Start of SUPPLIED DATA

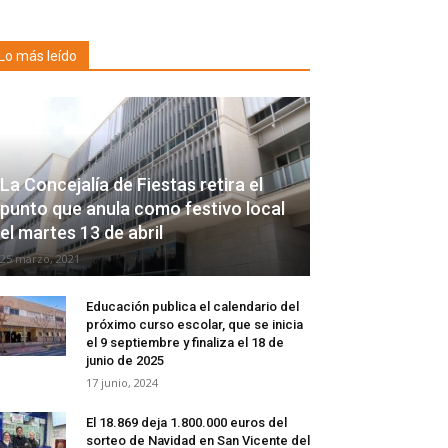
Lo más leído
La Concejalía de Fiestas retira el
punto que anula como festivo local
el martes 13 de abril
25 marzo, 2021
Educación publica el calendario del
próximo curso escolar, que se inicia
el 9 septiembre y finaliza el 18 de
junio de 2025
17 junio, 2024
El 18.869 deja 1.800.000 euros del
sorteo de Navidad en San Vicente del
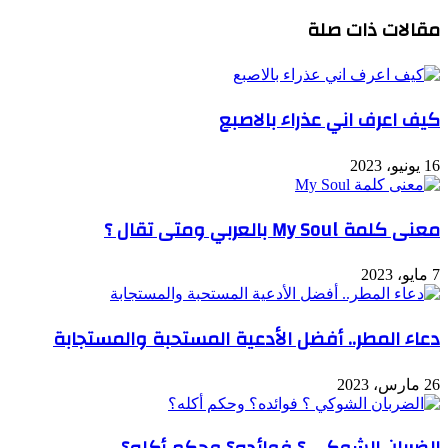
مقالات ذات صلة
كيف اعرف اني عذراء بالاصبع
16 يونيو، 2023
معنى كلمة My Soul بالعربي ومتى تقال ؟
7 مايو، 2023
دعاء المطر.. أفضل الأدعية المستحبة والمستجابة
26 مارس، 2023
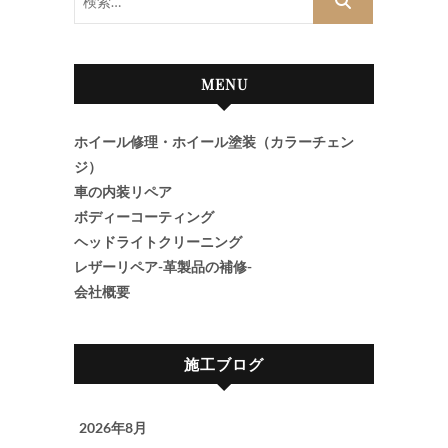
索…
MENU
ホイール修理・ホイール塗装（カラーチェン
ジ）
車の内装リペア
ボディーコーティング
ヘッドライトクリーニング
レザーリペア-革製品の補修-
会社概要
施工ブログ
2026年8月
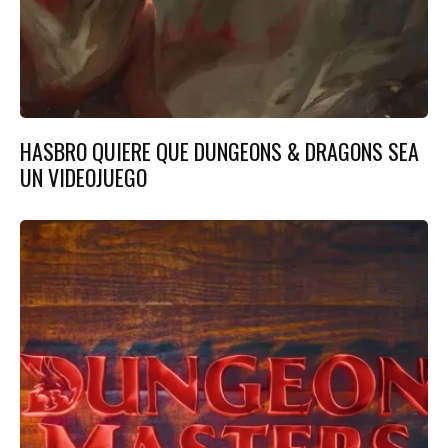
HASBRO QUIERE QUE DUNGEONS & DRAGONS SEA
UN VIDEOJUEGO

End of SUPPLIED DATA

=== WHAT YOU HAVE TO DO ===
Your answer must be the records above, word for word, with no pictures.

=== ANSWER SPACE ===
Lo más leído
La Concejalía de Fiestas retira el
punto que anula como festivo local
el martes 13 de abril
25 marzo, 2021
Educación publica el calendario del
próximo curso escolar, que se inicia
el 9 septiembre y finaliza el 18 de
junio de 2025
17 junio, 2024
El 18.869 deja 1.800.000 euros del
sorteo de Navidad en San Vicente del
مقالات ذات صلة
كيف اعرف اني عذراء بالاصبع
16 يونيو، 2023
معنى كلمة My Soul بالعربي ومتى تقال ؟
7 مايو، 2023
دعاء المطر.. أفضل الأدعية المستحبة والمستجابة
26 مارس، 2023
索…
MENU
ホイール修理・ホイール塗装（カラーチェン
ジ）
車の内装リペア
ボディーコーティング
ヘッドライトクリーニング
レザーリペア-革製品の補修-
会社概要
施工ブログ
2026年8月
HASBRO QUIERE QUE DUNGEONS & DRAGONS SEA
UN VIDEOJUEGO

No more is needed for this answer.